Written by Brian Walker, CEO and Founder: Retail Doctor Group
“Consumers have a different path to purchase. They don’t shop less than they used to; it is just that the footsteps went online. You have to think differently in how you engage with users.”
– Margo Georgiadis
Is consumer behaviour changing as dramatically as reported, or are people just changing certain shopping habits?
The past Christmas trading season may provide more insight into this question, especially as reports are coming out that physical foot traffic was in slight decline compared to the previous two Christmas trading periods.
An important observation to make is that the vast majority of consumers are going online not necessarily to buy, but rather to research purchases they later intend to make in a physical shop and to draw up their short list of visits accordingly.
This is key to understanding the primary role of online and its current relationship to physical retailing.

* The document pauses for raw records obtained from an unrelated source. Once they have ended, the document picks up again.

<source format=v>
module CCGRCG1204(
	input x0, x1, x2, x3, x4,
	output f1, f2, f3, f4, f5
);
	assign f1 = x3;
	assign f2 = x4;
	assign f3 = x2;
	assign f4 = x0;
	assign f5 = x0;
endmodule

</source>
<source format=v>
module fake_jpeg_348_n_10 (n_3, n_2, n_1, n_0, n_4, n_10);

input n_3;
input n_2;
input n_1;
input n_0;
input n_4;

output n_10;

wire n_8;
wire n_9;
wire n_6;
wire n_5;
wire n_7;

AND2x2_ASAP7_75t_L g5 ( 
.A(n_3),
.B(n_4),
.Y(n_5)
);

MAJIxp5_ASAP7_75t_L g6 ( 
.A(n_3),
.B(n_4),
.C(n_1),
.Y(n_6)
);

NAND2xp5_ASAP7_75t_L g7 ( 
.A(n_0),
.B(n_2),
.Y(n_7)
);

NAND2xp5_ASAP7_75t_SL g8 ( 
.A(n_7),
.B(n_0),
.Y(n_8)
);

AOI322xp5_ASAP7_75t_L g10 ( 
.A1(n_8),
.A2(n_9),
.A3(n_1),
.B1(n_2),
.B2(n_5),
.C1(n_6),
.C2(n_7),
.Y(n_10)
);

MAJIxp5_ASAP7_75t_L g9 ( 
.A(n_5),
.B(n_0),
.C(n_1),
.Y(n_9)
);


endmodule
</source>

The first thing to note is that having an online site is limiting if it only serves online sales. Hence, the move by many pureplay online retailers, from Amazon to Catch Group, to engage with physical spaces. The human need to enquire, talk, socialise, be inspired, hold the product and be heard is at the heart of physical retailing and that won’t change for speciality goods retailing. However, the way in which customers understand and ultimately select a retail business is changing exponentially.
Despite the mammoth numbers of online traffic, the conversion of interest or enquiry into sales is only between 2 per cent to 4 per cent (excluding online marketplaces where special prices dominate), whereas physical specialty retail enjoys conversion rates of between 24 per cent to 28 per cent.

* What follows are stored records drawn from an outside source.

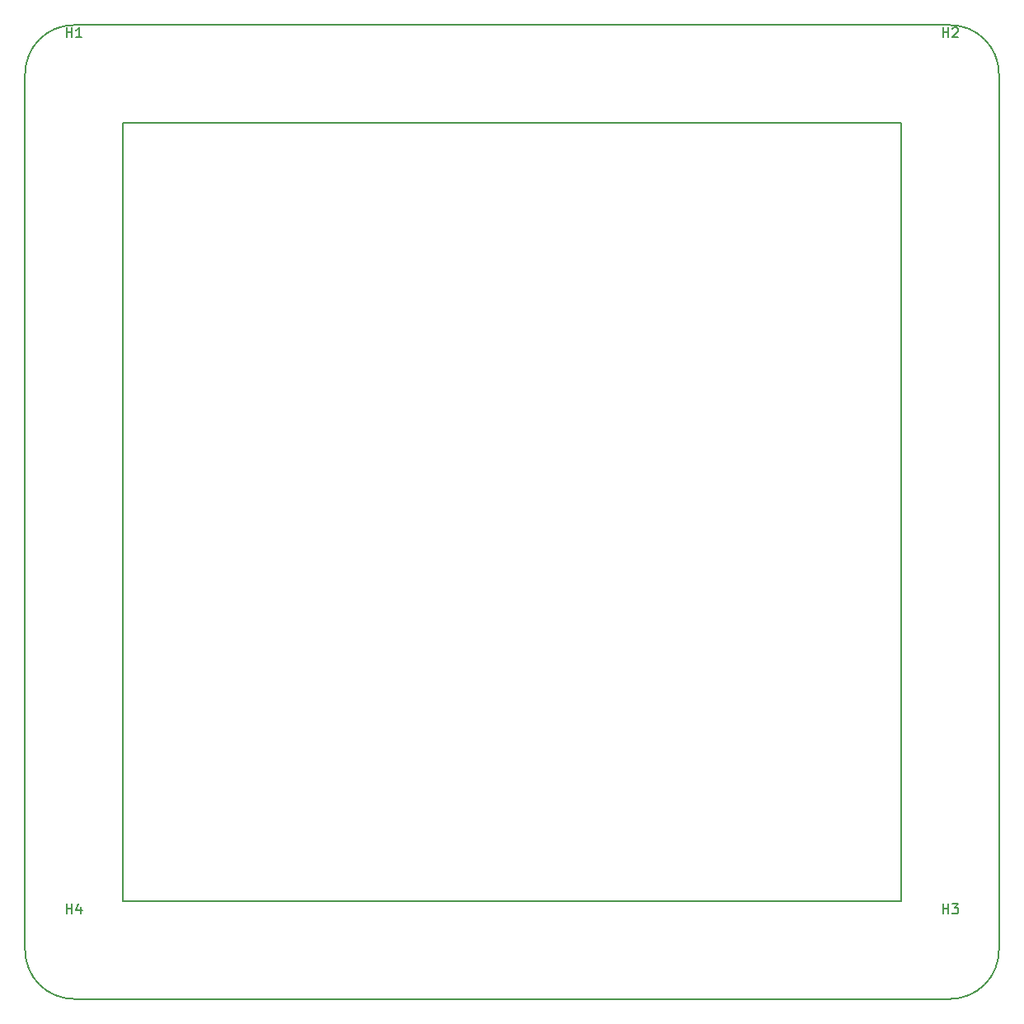
<source format=gbr>
%TF.GenerationSoftware,KiCad,Pcbnew,(5.1.6)-1*%
%TF.CreationDate,2020-12-06T18:47:15+01:00*%
%TF.ProjectId,05_Contour,30355f43-6f6e-4746-9f75-722e6b696361,rev?*%
%TF.SameCoordinates,Original*%
%TF.FileFunction,Legend,Top*%
%TF.FilePolarity,Positive*%
%FSLAX46Y46*%
G04 Gerber Fmt 4.6, Leading zero omitted, Abs format (unit mm)*
G04 Created by KiCad (PCBNEW (5.1.6)-1) date 2020-12-06 18:47:15*
%MOMM*%
%LPD*%
G01*
G04 APERTURE LIST*
%TA.AperFunction,Profile*%
%ADD10C,0.150000*%
%TD*%
%ADD11C,0.150000*%
G04 APERTURE END LIST*
D10*
X195000000Y-55000000D02*
G75*
G02*
X200000000Y-60000000I0J-5000000D01*
G01*
X200000000Y-150000000D02*
G75*
G02*
X195000000Y-155000000I-5000000J0D01*
G01*
X105000000Y-155000000D02*
G75*
G02*
X100000000Y-150000000I0J5000000D01*
G01*
X100000000Y-60000000D02*
G75*
G02*
X105000000Y-55000000I5000000J0D01*
G01*
X100000000Y-150000000D02*
X100000000Y-60000000D01*
X195000000Y-155000000D02*
X105000000Y-155000000D01*
X200000000Y-60000000D02*
X200000000Y-150000000D01*
X105000000Y-55000000D02*
X195000000Y-55000000D01*
X110000000Y-65000000D02*
X110000000Y-145000000D01*
X190000000Y-145000000D02*
X110000000Y-145000000D01*
X190000000Y-65000000D02*
X190000000Y-145000000D01*
X110000000Y-65000000D02*
X190000000Y-65000000D01*
%TO.C,H1*%
D11*
X104238095Y-56252380D02*
X104238095Y-55252380D01*
X104238095Y-55728571D02*
X104809523Y-55728571D01*
X104809523Y-56252380D02*
X104809523Y-55252380D01*
X105809523Y-56252380D02*
X105238095Y-56252380D01*
X105523809Y-56252380D02*
X105523809Y-55252380D01*
X105428571Y-55395238D01*
X105333333Y-55490476D01*
X105238095Y-55538095D01*
%TO.C,H2*%
X194238095Y-56252380D02*
X194238095Y-55252380D01*
X194238095Y-55728571D02*
X194809523Y-55728571D01*
X194809523Y-56252380D02*
X194809523Y-55252380D01*
X195238095Y-55347619D02*
X195285714Y-55300000D01*
X195380952Y-55252380D01*
X195619047Y-55252380D01*
X195714285Y-55300000D01*
X195761904Y-55347619D01*
X195809523Y-55442857D01*
X195809523Y-55538095D01*
X195761904Y-55680952D01*
X195190476Y-56252380D01*
X195809523Y-56252380D01*
%TO.C,H3*%
X194238095Y-146252380D02*
X194238095Y-145252380D01*
X194238095Y-145728571D02*
X194809523Y-145728571D01*
X194809523Y-146252380D02*
X194809523Y-145252380D01*
X195190476Y-145252380D02*
X195809523Y-145252380D01*
X195476190Y-145633333D01*
X195619047Y-145633333D01*
X195714285Y-145680952D01*
X195761904Y-145728571D01*
X195809523Y-145823809D01*
X195809523Y-146061904D01*
X195761904Y-146157142D01*
X195714285Y-146204761D01*
X195619047Y-146252380D01*
X195333333Y-146252380D01*
X195238095Y-146204761D01*
X195190476Y-146157142D01*
%TO.C,H4*%
X104238095Y-146252380D02*
X104238095Y-145252380D01*
X104238095Y-145728571D02*
X104809523Y-145728571D01*
X104809523Y-146252380D02*
X104809523Y-145252380D01*
X105714285Y-145585714D02*
X105714285Y-146252380D01*
X105476190Y-145204761D02*
X105238095Y-145919047D01*
X105857142Y-145919047D01*
%TD*%
M02*

</source>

These numbers shed light on another factor influencing physical shop purchases. Consumers, broadly speaking, are armed with significantly more knowledge and research before they make a purchase, and they are more time-constrained. Browsing is occurring online, while more informed, or at least more involved, consumption is being done in the physical arena. This supports our view that consumers, over the Christmas trading period, were not as random in their visits to malls as in the past.
Not a lot has been said about product differentiation strategies across channels, but as consumers migrate from browsers to hunters, featuring products consistently and coherently across channels is important. The old retailing adage that product is king, or queen, is even more relevant going forward.
In fact, Forrester’s 2018 Retail Best Practices: Mobile Web study found that smartphones were used at some point in the buying journey in over one third – or more than US$1 trillion – of total US retail sales in 2018, including for research, price comparisons and purchases.
Our research shows that 52.2 percent of all website traffic worldwide was served to mobile phones in 2018, up from 50.3 percent in 2017. This is skewed significantly to sub 45-year olds and is growing rapidly.
Equally, our friends at Google tell us that 82 per cent of smartphone shoppers conduct ‘near me’ searches with over 90 per cent of survey respondents saying they are likely to click on the first set of results. As pre-planned destination shopping becomes more focused, pressure on physical retail space will increase and footprints will decrease accordingly.
So, what can we glean from these observations?
- The majority of physical shop purchases will increasingly begin or at least be influenced by online search, and this will predominately occur on mobile.
- The relationship with physical shopping is increasingly dependent upon an online interface and vice versa.
- The synergy between online and in-store visual treatment, such as windows, needs to be aligned.
- Product heroes will make a comeback as the central features of this ecosystem alignment.
- Mobile sites are now mandatory, but simply focusing on online sales conversion misses the point. You need to link online to the choice of a physical environment.
The relationship between online and physical retailing is far more kaleidoscopic than the lineal interpretation that online visits lead to online sales and physical visits lead to physical sales. That is so 2018.